» The task: Please put each line from the start of the rows through the line containing "name author: (Fr.) Fr." into a Markdown table with the columns No. and Line. Number the lines in order and leave out any blank ones.

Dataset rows
* Start *

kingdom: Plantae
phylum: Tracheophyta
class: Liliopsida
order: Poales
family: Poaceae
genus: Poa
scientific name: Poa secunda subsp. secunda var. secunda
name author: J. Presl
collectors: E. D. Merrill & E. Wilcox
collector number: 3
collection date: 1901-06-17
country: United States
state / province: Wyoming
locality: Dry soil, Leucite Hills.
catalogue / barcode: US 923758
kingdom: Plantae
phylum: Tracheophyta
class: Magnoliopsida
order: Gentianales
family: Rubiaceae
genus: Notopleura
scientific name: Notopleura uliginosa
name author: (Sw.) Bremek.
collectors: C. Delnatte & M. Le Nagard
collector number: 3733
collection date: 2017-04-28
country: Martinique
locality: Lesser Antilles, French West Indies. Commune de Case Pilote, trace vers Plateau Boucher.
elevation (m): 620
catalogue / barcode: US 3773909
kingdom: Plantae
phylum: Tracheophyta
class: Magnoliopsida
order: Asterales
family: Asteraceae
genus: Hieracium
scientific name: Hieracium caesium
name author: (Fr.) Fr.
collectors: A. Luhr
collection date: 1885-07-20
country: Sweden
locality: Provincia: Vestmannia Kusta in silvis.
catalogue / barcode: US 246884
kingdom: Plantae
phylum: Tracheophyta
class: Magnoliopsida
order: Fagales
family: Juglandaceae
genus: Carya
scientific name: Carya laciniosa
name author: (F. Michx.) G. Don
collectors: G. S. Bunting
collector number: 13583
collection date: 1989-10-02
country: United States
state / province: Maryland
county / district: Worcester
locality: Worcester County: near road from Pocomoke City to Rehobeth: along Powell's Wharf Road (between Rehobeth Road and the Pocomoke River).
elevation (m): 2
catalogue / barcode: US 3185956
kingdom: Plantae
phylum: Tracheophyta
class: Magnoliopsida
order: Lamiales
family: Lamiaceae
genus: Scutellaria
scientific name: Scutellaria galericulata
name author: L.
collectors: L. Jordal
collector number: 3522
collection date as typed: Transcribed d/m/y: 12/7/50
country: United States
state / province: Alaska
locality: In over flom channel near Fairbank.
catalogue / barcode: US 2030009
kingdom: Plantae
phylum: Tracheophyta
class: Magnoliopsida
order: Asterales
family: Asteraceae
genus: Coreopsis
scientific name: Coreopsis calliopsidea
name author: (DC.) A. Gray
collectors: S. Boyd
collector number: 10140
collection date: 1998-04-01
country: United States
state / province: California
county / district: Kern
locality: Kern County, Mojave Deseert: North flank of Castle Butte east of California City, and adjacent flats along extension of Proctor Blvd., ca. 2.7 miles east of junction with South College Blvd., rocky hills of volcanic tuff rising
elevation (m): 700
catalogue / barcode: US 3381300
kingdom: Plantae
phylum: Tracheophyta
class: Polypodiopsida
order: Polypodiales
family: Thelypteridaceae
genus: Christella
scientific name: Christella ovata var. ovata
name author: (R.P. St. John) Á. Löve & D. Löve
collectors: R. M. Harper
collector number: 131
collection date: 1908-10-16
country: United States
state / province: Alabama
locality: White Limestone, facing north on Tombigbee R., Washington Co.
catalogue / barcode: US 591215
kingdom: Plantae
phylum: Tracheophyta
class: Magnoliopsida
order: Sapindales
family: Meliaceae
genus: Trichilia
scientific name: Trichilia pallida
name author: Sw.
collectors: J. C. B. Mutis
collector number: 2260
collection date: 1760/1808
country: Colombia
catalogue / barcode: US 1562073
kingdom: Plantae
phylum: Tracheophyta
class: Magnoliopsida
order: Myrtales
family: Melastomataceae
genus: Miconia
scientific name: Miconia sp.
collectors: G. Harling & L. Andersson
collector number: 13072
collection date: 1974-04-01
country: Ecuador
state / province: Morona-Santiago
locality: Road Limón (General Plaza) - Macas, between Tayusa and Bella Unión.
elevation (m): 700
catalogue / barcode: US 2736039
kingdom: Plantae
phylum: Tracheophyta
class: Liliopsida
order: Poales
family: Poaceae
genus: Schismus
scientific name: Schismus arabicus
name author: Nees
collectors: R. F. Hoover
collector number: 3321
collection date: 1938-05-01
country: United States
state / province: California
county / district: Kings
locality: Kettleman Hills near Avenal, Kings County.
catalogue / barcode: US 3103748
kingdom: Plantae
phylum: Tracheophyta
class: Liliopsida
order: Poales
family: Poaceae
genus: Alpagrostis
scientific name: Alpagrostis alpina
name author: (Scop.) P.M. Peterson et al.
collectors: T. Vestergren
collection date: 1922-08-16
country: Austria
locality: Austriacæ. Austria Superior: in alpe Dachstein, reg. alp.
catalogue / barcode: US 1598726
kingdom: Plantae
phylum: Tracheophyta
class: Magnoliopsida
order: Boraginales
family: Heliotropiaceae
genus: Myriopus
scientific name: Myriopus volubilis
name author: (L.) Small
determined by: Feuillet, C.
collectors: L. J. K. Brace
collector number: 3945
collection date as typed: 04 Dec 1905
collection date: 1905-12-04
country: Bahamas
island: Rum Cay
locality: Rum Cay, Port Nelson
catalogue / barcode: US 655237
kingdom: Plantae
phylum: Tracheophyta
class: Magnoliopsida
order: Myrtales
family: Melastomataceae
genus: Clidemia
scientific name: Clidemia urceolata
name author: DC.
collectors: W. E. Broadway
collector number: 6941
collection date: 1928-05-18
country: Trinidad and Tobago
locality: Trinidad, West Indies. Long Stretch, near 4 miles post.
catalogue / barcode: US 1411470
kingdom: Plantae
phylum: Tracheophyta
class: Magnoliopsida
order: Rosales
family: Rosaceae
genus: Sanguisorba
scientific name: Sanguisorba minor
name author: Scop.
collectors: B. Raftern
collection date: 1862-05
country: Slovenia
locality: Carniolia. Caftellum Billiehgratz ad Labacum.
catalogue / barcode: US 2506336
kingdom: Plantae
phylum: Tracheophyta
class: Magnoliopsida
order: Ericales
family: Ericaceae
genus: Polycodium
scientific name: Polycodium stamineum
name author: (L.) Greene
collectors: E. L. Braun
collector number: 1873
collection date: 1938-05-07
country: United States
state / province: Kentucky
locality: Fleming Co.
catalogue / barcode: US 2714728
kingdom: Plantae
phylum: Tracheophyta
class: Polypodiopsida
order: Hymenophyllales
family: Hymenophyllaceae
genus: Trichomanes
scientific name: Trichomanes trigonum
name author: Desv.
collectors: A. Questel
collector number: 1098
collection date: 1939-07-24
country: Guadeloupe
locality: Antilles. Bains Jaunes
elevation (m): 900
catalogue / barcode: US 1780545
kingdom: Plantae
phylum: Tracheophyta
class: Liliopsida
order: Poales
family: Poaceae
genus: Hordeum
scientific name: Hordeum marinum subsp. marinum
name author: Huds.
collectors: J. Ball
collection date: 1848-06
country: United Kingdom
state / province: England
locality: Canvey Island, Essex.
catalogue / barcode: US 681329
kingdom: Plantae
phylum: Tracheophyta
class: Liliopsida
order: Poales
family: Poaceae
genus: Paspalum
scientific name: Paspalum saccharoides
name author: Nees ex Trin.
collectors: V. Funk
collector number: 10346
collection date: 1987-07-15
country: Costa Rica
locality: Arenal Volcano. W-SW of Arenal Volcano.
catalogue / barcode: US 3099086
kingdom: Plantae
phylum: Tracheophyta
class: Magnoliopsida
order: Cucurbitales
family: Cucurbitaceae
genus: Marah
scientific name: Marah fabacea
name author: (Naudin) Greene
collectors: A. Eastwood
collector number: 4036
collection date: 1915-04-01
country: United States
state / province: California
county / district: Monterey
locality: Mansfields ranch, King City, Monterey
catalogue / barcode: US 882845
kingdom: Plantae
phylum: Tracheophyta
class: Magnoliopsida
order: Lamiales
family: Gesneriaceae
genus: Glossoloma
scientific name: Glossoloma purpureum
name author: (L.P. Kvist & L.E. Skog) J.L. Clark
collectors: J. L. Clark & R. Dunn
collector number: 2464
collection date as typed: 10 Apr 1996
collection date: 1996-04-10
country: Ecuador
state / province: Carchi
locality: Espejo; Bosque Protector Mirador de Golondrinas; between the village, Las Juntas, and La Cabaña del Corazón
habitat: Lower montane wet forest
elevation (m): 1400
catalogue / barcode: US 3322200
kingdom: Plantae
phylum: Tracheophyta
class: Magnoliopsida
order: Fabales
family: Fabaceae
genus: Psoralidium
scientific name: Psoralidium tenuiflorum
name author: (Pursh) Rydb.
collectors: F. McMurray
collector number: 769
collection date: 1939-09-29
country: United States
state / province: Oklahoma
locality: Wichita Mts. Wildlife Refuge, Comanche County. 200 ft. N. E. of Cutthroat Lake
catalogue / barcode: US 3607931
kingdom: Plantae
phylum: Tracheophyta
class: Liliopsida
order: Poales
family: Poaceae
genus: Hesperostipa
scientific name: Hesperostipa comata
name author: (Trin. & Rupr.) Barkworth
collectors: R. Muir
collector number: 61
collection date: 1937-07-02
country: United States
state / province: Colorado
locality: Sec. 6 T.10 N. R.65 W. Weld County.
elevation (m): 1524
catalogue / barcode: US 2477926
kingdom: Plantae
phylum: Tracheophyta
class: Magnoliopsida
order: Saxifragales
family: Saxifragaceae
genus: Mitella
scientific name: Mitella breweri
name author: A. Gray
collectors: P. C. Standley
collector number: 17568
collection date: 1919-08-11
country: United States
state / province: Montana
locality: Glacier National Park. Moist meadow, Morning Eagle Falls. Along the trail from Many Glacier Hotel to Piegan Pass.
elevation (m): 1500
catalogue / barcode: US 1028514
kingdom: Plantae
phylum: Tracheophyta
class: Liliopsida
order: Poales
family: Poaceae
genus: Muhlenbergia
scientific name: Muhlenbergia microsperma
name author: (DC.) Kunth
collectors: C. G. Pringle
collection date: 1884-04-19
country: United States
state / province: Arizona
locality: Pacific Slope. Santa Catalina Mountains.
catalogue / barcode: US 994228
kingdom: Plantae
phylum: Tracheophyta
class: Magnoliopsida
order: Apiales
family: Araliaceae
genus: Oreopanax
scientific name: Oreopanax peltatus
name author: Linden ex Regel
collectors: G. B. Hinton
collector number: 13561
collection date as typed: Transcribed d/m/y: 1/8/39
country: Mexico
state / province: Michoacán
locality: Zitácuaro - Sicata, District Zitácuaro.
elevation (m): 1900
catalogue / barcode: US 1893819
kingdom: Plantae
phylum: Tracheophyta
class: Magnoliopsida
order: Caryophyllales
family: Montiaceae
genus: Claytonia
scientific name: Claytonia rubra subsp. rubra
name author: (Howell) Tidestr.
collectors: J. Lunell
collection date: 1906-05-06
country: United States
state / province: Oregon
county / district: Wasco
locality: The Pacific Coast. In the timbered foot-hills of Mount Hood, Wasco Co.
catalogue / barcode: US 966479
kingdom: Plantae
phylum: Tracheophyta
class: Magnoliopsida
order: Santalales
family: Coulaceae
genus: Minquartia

* End *

» Solution to this task:
| No. | Line |
|---|---|
| 1 | kingdom: Plantae |
| 2 | phylum: Tracheophyta |
| 3 | class: Liliopsida |
| 4 | order: Poales |
| 5 | family: Poaceae |
| 6 | genus: Poa |
| 7 | scientific name: Poa secunda subsp. secunda var. secunda |
| 8 | name author: J. Presl |
| 9 | collectors: E. D. Merrill & E. Wilcox |
| 10 | collector number: 3 |
| 11 | collection date: 1901-06-17 |
| 12 | country: United States |
| 13 | state / province: Wyoming |
| 14 | locality: Dry soil, Leucite Hills. |
| 15 | catalogue / barcode: US 923758 |
| 16 | kingdom: Plantae |
| 17 | phylum: Tracheophyta |
| 18 | class: Magnoliopsida |
| 19 | order: Gentianales |
| 20 | family: Rubiaceae |
| 21 | genus: Notopleura |
| 22 | scientific name: Notopleura uliginosa |
| 23 | name author: (Sw.) Bremek. |
| 24 | collectors: C. Delnatte & M. Le Nagard |
| 25 | collector number: 3733 |
| 26 | collection date: 2017-04-28 |
| 27 | country: Martinique |
| 28 | locality: Lesser Antilles, French West Indies. Commune de Case Pilote, trace vers Plateau Boucher. |
| 29 | elevation (m): 620 |
| 30 | catalogue / barcode: US 3773909 |
| 31 | kingdom: Plantae |
| 32 | phylum: Tracheophyta |
| 33 | class: Magnoliopsida |
| 34 | order: Asterales |
| 35 | family: Asteraceae |
| 36 | genus: Hieracium |
| 37 | scientific name: Hieracium caesium |
| 38 | name author: (Fr.) Fr. |